Sensitive Immunoassay Detection of Plasmodium Lactate Dehydrogenase by Inductively Coupled Plasma Mass Spectrometry

Abstract

Rapid, reliable, and sensitive detection of Plasmodium infection is central to malaria control and elimination. Many Malaria Rapid Diagnostic Tests (RDTs) developed for this purpose depend upon immunoassays that can be improved by advances in bound antibody sensor technology. In a previous study, immuno-polymerase chain reaction (PCR) was shown to provide highly sensitive detection of Plasmodium falciparum lactate dehydrogenase (PfLDH) in monoclonal antibody (mAb) sandwich assays. Here, we show comparably high immunoassay sensitivity by inductively coupled plasma mass spectrometry (ICP-MS) detection of gold nanoparticles (AuNPs). Following capture of PfLDH with the primary mAb and binding of the AuNP-labeled detection mAb, ICP-MS signals from the AuNPs provided quantitative measures of recombinant PfLDH test dilutions and P. falciparum-infected erythrocytes. A detection limit of 1.5 pg/mL was achieved with the PfLDH protein. Parasitemia in cultures of P. falciparum-infected erythrocytes could be detected to a lower limit of 1.6 parasite/μl (p/μl) for early ring-stage forms and 0.3 p/μl for mixed stages including mature trophozoites and schizont-stages. These results show that ICP-MS detection of AuNPs can support highly sensitive and accurate detection of Plasmodium infection.

Keywords: Gold nanoparticles; ICP-MS; antigen-based detection; diagnostic tests; malaria.

Figure 1

Schematic of the processes involved in the immunoassay detection of PfLDH by ICP-MS. (A) The test tubes are coated with the primary anti-PfLDH monoclonal antibody (mAb). (B) After blocking with BSA and washing, PfLDH antigens are captured by the primary mAb. (C) AuNP-labeled detection mAbs are bound to the capture PfLDH molecules. (D) The AuNP–protein complexes are dissolved in the aqua regia for injection into the spray chamber.
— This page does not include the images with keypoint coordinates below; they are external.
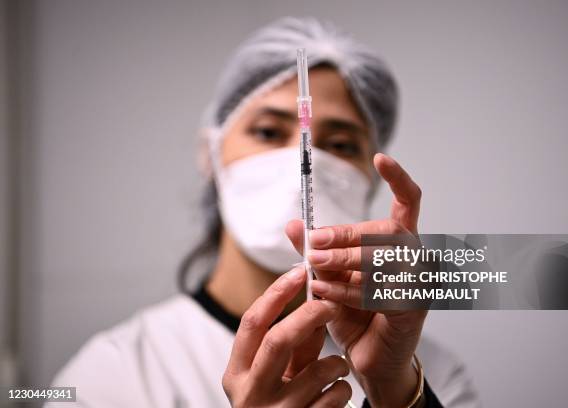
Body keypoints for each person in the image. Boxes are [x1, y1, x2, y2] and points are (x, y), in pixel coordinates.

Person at [47, 17, 480, 407]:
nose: (302, 160)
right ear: (211, 155)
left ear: (371, 175)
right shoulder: (117, 373)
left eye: (343, 144)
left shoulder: (425, 374)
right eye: (268, 131)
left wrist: (395, 394)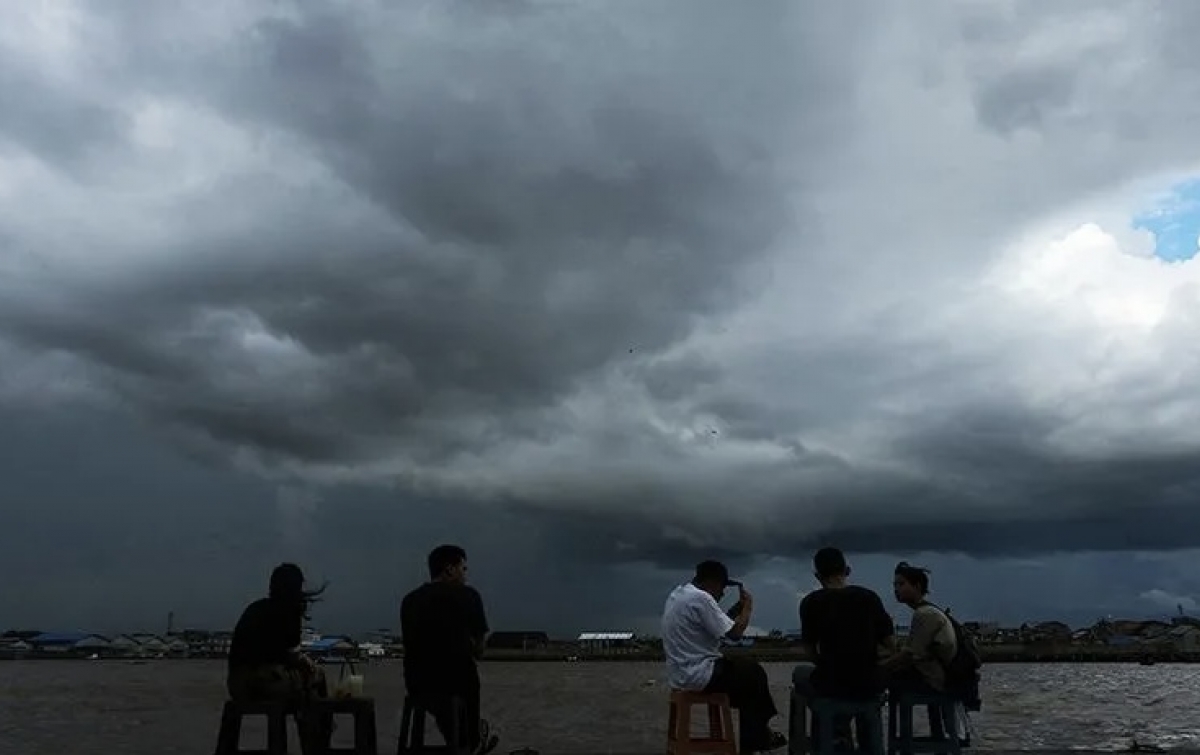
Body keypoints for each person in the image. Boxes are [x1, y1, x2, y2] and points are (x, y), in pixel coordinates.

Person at [661, 560, 786, 753]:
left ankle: (761, 735)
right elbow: (734, 634)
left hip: (680, 675)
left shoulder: (680, 595)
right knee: (754, 674)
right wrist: (747, 609)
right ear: (713, 583)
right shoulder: (702, 598)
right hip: (699, 674)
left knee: (748, 684)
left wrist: (736, 609)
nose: (723, 593)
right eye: (722, 587)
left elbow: (718, 626)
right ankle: (755, 743)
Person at [400, 544, 499, 755]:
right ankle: (472, 741)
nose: (466, 575)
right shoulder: (469, 596)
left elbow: (411, 644)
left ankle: (464, 738)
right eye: (463, 569)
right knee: (464, 680)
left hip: (417, 684)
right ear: (449, 569)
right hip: (457, 683)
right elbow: (479, 650)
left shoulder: (409, 600)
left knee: (444, 706)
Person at [792, 547, 895, 748]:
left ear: (817, 575)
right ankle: (866, 744)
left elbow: (810, 650)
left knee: (801, 674)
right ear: (847, 570)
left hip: (830, 683)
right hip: (867, 684)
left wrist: (825, 663)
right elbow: (891, 644)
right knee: (866, 689)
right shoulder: (869, 598)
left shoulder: (810, 602)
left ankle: (831, 739)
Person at [226, 563, 330, 747]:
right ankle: (317, 742)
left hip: (237, 685)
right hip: (262, 682)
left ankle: (313, 732)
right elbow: (291, 656)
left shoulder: (256, 608)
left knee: (304, 691)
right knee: (313, 684)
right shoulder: (289, 612)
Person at [883, 561, 958, 739]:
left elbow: (909, 655)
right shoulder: (929, 611)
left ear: (917, 586)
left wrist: (879, 668)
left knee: (876, 684)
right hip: (938, 677)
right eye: (895, 585)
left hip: (934, 680)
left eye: (901, 584)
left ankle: (897, 743)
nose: (896, 589)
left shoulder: (924, 614)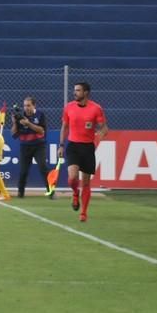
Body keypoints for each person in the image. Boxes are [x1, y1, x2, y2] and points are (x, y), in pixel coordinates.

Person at [57, 81, 108, 222]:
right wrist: (61, 145)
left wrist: (99, 136)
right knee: (72, 178)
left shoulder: (96, 108)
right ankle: (75, 193)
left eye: (78, 90)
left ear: (86, 93)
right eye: (75, 90)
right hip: (73, 146)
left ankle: (83, 213)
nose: (75, 92)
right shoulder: (68, 107)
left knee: (86, 183)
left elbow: (104, 128)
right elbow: (65, 127)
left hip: (88, 148)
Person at [11, 96, 49, 198]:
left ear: (34, 106)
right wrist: (14, 123)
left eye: (28, 105)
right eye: (24, 106)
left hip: (39, 146)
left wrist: (29, 123)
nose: (26, 108)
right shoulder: (20, 116)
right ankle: (20, 193)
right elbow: (14, 135)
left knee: (43, 168)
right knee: (23, 171)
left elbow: (42, 131)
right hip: (25, 146)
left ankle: (51, 192)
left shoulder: (40, 115)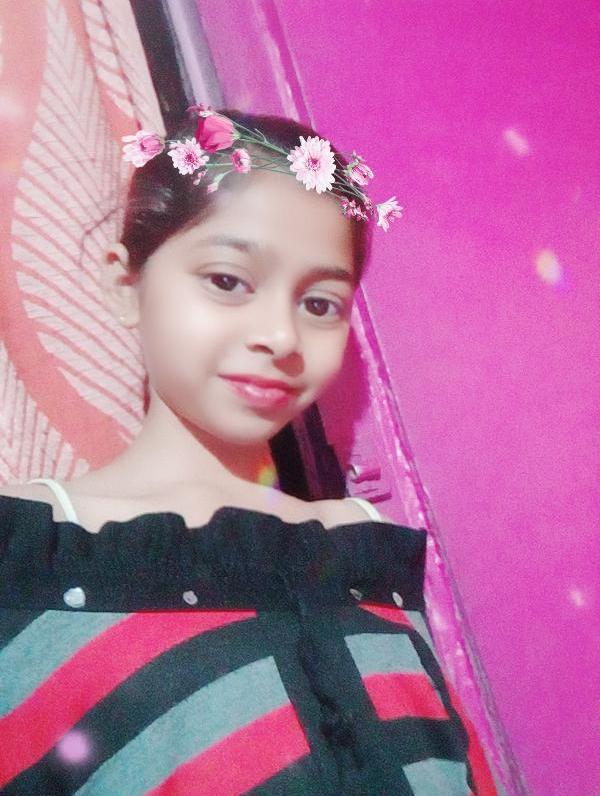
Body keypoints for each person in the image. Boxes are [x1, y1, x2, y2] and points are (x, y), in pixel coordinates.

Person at [0, 107, 497, 794]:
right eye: (228, 280)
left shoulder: (363, 546)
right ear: (125, 284)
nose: (281, 337)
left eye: (319, 303)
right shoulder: (31, 551)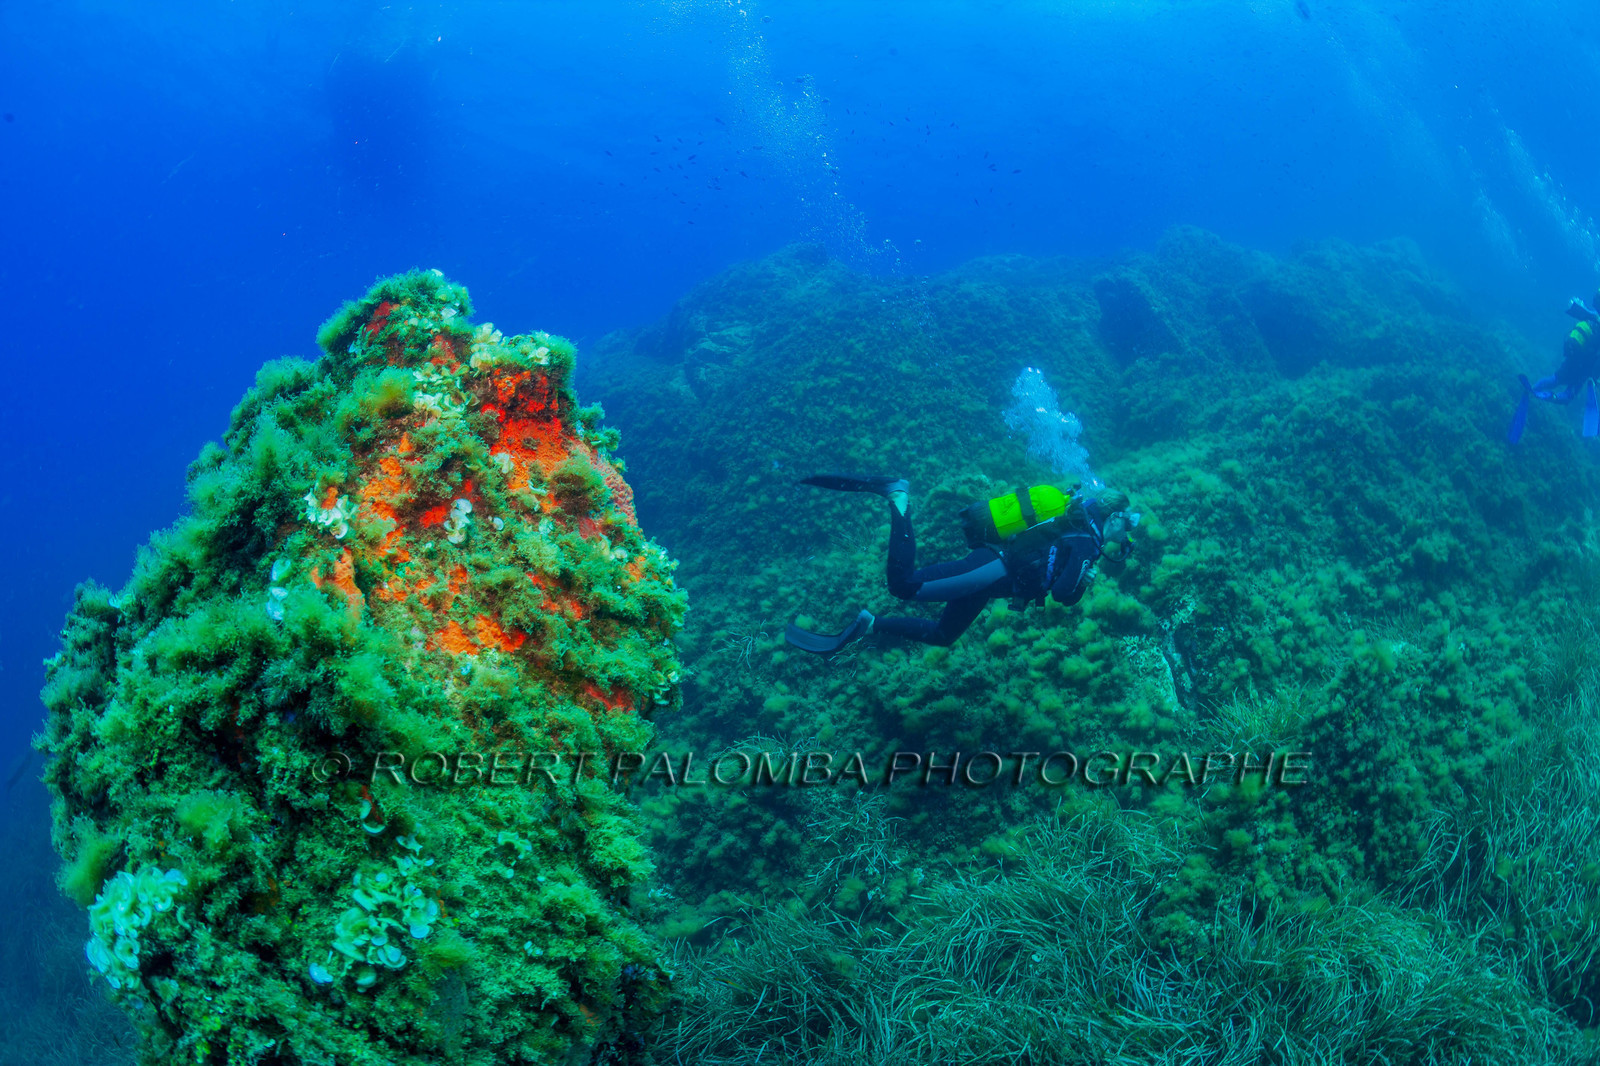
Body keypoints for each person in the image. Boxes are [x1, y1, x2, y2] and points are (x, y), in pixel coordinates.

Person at [785, 475, 1139, 653]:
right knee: (903, 585)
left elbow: (1060, 588)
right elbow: (1062, 594)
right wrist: (1084, 578)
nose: (1127, 537)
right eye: (1129, 524)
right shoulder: (1085, 540)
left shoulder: (1079, 528)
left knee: (943, 635)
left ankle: (870, 624)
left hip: (991, 581)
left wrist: (1079, 579)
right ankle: (898, 497)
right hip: (993, 569)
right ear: (1116, 518)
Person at [1509, 292, 1600, 443]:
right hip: (1586, 366)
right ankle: (1552, 397)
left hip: (1575, 354)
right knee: (1568, 396)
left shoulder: (1592, 320)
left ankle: (1532, 388)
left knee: (1555, 379)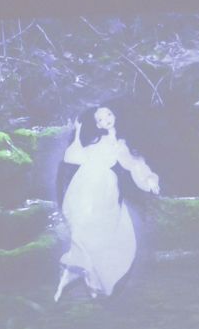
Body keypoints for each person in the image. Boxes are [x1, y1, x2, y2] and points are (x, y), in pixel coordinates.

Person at [54, 105, 161, 302]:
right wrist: (77, 131)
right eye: (101, 119)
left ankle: (97, 280)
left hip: (106, 189)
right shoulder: (95, 142)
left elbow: (133, 164)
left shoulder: (120, 144)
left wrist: (149, 179)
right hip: (83, 187)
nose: (107, 119)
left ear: (115, 116)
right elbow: (72, 157)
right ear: (97, 125)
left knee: (104, 233)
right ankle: (86, 273)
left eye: (109, 114)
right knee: (83, 229)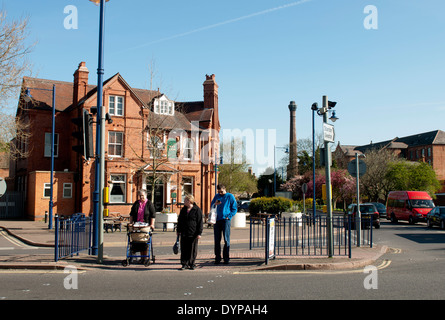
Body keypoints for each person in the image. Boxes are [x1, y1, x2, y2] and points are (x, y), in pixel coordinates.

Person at [210, 184, 237, 264]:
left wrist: (229, 216)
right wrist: (215, 204)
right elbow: (212, 206)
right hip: (217, 220)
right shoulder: (216, 196)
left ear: (224, 189)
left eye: (221, 191)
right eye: (219, 191)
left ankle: (226, 258)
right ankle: (217, 257)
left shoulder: (230, 196)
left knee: (226, 239)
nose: (220, 193)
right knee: (217, 240)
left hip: (225, 220)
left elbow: (234, 208)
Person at [177, 195, 203, 270]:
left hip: (193, 232)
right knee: (184, 248)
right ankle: (184, 263)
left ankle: (192, 263)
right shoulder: (183, 210)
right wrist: (178, 230)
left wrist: (199, 233)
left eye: (185, 200)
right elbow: (180, 220)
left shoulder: (197, 209)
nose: (184, 202)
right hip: (184, 232)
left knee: (192, 248)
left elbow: (200, 222)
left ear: (189, 201)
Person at [129, 189, 156, 262]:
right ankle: (142, 257)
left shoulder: (149, 203)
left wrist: (152, 224)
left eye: (142, 196)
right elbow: (131, 214)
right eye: (140, 196)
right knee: (138, 240)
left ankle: (145, 257)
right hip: (137, 224)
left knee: (144, 240)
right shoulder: (136, 203)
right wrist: (131, 223)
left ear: (146, 195)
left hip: (145, 225)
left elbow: (153, 215)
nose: (141, 197)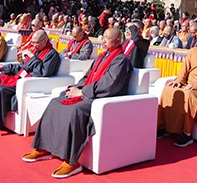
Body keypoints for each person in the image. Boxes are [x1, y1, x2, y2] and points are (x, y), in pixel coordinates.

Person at [22, 28, 132, 178]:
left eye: (107, 38)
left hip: (103, 98)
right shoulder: (101, 57)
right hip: (90, 92)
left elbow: (110, 85)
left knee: (76, 110)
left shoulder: (121, 60)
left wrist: (82, 92)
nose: (103, 41)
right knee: (56, 102)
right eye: (103, 38)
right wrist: (76, 87)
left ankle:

ICP, which is a plasma sustained by inductively coupled radio frequency energy via a load coil after generation from a stream of argon passed through a quartz torch, serves as the ionization source. In the vaporization and ionization phase, the droplets of the sample travel through the different heating zones, in which they are dried by the plasma torch, vaporized, atomized, and finally ionized. (E) Ions are separated by the mass analyzer. (F) The detector displays the isotopic fingerprint and the analyte ion count rate, which is proportional to the mass fraction of the analyte in the sample droplets.

Figure 2

ICP-MS immunoassay results showing the elemental gold signal levels from known amounts of recombinant PfLDH protein. PfLDH was captured by the primary mAb from 30 µl volumes of the indicated concentrations of PfLDH. After binding of AuNP-labeled detection mAb and analysis by ICP-MS, the elemental gold levels were used to calculate the linear best-fit calibration line (solid line) and 95% confidence intervals (dotted lines). Average values with standard errors are shown. All experiments were performed in duplicate.

Figure 3

Sensitive detection of the P. falciparum parasites by ICP-MS immunoassay targeting the PfLDH antigen. The ICP-MS method is able to detect AuNPs from different samples of (A) mixed stage and (B) ring stage P. falciparum-infected erythrocytes. Limits of detection (LOD) of the ICP-MS PfLDH immunoassay are estimated to be (C) 0.3 p/µl for the mixed stages, and (D) 1.6 p/µl for the ring stages. The horizontal bars represent the 95% confidence interval. The averages are from experiments repeated separately on different days.